Fig. 5.. Fetal NF2 variant enrichment promotes neoplastic growth of liver cancer cells.

(A-D) CRISPR-Cas9 was used to remove exon 16 from NF2 in Huh-7 cells (ΔE16). Results from three experimental replicates are shown. (A) Alternative splicing of NF2 in parental Huh-7 cells and two different ΔE16 clones; (B) qPCR for YAP/TAZ targets (AREG, CTGF, CYR61, PTGS2), a stem cell marker (SOX4) and a mature hepatocyte marker (C/EBPα) in parental WT Huh-7 cells and the second clone of Huh-7 ΔE16 cells. (C) Immunoblots for p-LATS1 on either Ser909 or Thr1079 residue, total LATS1, p-MST1 on Thr183/ p-MST2 on Thr180, total MST1, p-YAP on Ser127, p-TAZ on Ser89 and total YAP/TAZ normalized to GAPDH in WT and ΔE16 Huh-7 cells cultured in anchorage-independent conditions for 11 days. (D) Representative images of WT and ΔE16 Huh-7 cell tumorspheres on culture day 11. Scale bars = 100μm.

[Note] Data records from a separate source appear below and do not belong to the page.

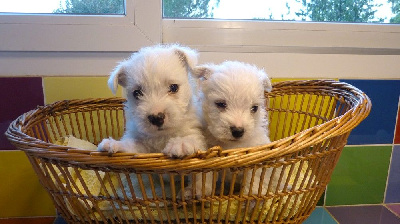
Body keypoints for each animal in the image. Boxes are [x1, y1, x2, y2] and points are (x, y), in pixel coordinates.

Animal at [193, 60, 282, 197]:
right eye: (220, 104)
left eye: (254, 108)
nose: (238, 131)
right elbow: (206, 173)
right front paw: (201, 190)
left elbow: (254, 176)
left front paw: (252, 193)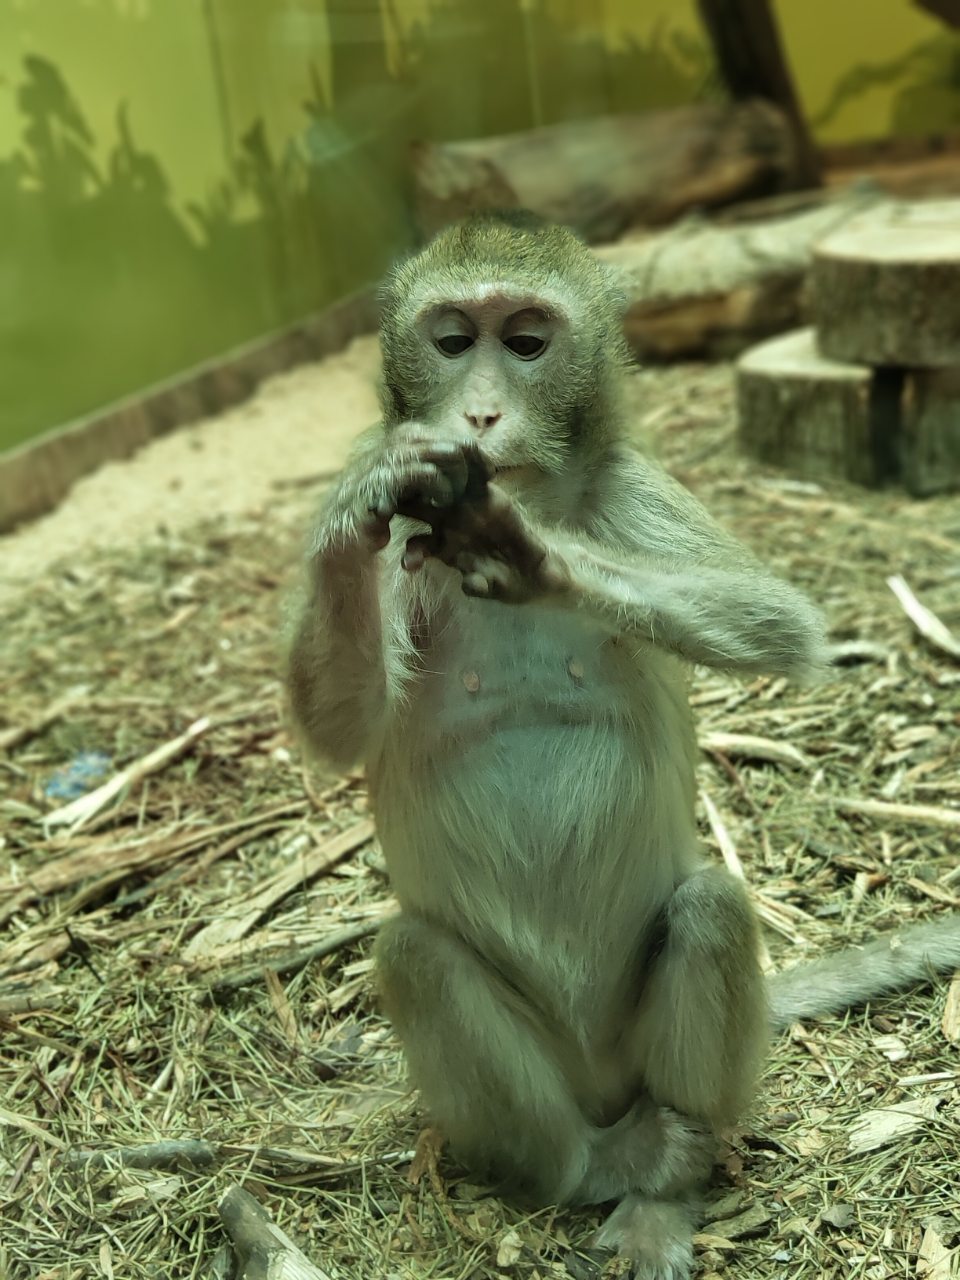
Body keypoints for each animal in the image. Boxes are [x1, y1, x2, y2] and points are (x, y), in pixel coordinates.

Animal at [289, 212, 960, 1280]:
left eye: (526, 341)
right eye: (452, 340)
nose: (481, 414)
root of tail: (606, 1093)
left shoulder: (630, 489)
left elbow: (779, 623)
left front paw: (537, 557)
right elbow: (338, 724)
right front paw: (358, 508)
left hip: (649, 1054)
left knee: (709, 910)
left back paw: (665, 1184)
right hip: (544, 1087)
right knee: (420, 958)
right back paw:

Tumor spheroids (>75 μm) were counted on culture day 6 (n=3/group); size was assessed on culture day 11 using Image J 1.8.0 software. Results are graphed as dot plots (Parental Huh-7: white circle, Huh-7 ΔE16: blue square) with mean±s.e.m. (red bars), and statistical analyses were performed by one-way ANOVA with Tukey’s corrections or using student t test. *p < 0.05, **p < 0.005.

Fig. 6.. Fetal NF2 variant enrichment and ESRP2 reduction correlate with poor survival in HCC patients.

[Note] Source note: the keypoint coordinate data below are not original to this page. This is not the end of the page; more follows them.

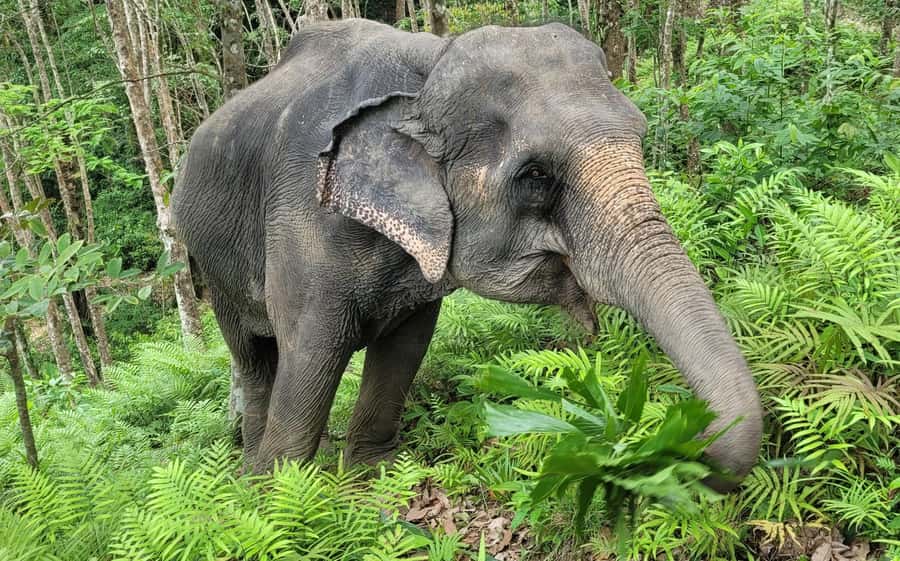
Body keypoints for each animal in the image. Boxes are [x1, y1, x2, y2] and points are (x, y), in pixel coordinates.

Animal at [172, 19, 763, 489]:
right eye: (535, 175)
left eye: (639, 138)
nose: (691, 445)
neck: (430, 64)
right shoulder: (303, 218)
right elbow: (311, 354)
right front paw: (281, 499)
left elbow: (405, 347)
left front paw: (374, 476)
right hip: (208, 259)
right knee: (256, 359)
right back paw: (247, 475)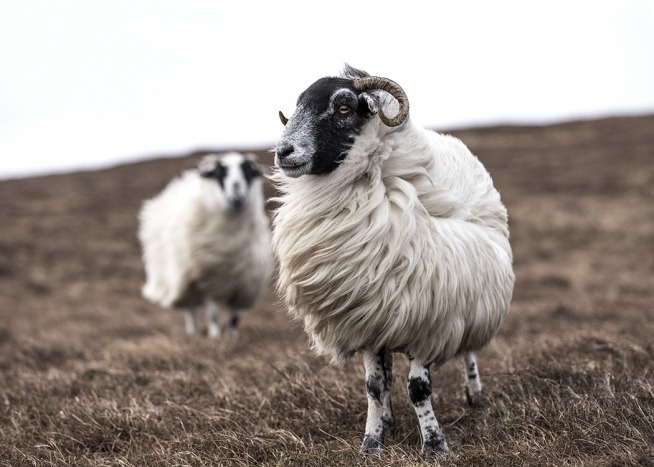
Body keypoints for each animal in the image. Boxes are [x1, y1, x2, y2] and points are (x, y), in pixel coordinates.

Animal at [139, 152, 273, 338]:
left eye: (248, 172)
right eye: (219, 173)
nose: (236, 197)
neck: (229, 242)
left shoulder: (244, 284)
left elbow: (234, 316)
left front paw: (231, 337)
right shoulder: (208, 281)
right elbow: (213, 314)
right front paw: (215, 337)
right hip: (183, 280)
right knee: (190, 309)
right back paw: (193, 332)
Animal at [271, 65, 515, 456]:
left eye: (343, 107)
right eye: (297, 106)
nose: (283, 151)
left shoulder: (429, 316)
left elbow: (418, 388)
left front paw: (434, 444)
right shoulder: (368, 316)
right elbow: (374, 385)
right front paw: (372, 441)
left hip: (470, 297)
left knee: (468, 351)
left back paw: (475, 396)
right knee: (385, 373)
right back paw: (388, 421)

(A) Representative image of IHC for ESRP2 in liver sections from patient with NASH-associated HCC. Scale bars = 100 μm. (B) Analysis of ESRP2 expression in HCC samples (n=369) of The Cancer Genome Atlas (TCGA) dataset compared to non-tumor samples (n=160) from TCGA and GTEx datasets. Expression is shown as log₂(TPM+1) with median; values > |log₂FC| = 1 and p-value <0.05 are considered to be differentially expressed. (C) ESRP2 gene expression in HCC tumor samples from the TGCA data set grouped by recurrence (No: n=51, Yes: n=20). Data is shown as log₂(x+1) RPKM with median, student t test was used for statistics. *p < 0.05. (D) Kaplan-Meier plots demonstrate the effect of ESRP2 gene expression on survival. Plots were generated using KM-plotter (https://kmplot.com). (E) PSI values of NF2 exon 16 in HCCs (n=417) from TCGA SpliceSeq dataset compared to the respective adjacent non-tumor livers. (F) Expression of an NF2 variant excluding exon 16 (ENST00000338641.8) in HCC (n=369) tumor samples from TCGA dataset compared to non-tumor samples (n=160) from TCGA and GTEx datasets. Data are shown as log₂(TPM+1) with median; genes with > |log₂FC| = 1 and p-value <0.05 are considered to be differentially expressed. (G) Correlation between the level of adult NF2 splicing variant and ESRP2 level in TCGA HCC samples. Point plot illustrating the correlation between NF2 exon 16 splicing (PSI) and ESRP2 expression. Pearson correlation (r) and p-value (p) are shown. The X-axis shows the log2 aggregate expression level of ESRP2 as quantified by normalized read counts. The Y-axis shows the NF2 exon 16 PSI (linear). (H) Overall and disease-free survival analyses of HCC patients in the TCGA dataset based on mRNA expression level of the fetal variant of NF2 (ENST00000338641.8). TPM, transcripts per million; RPKM, reads per kilobase per million mapped reads; HR, hazard ratio.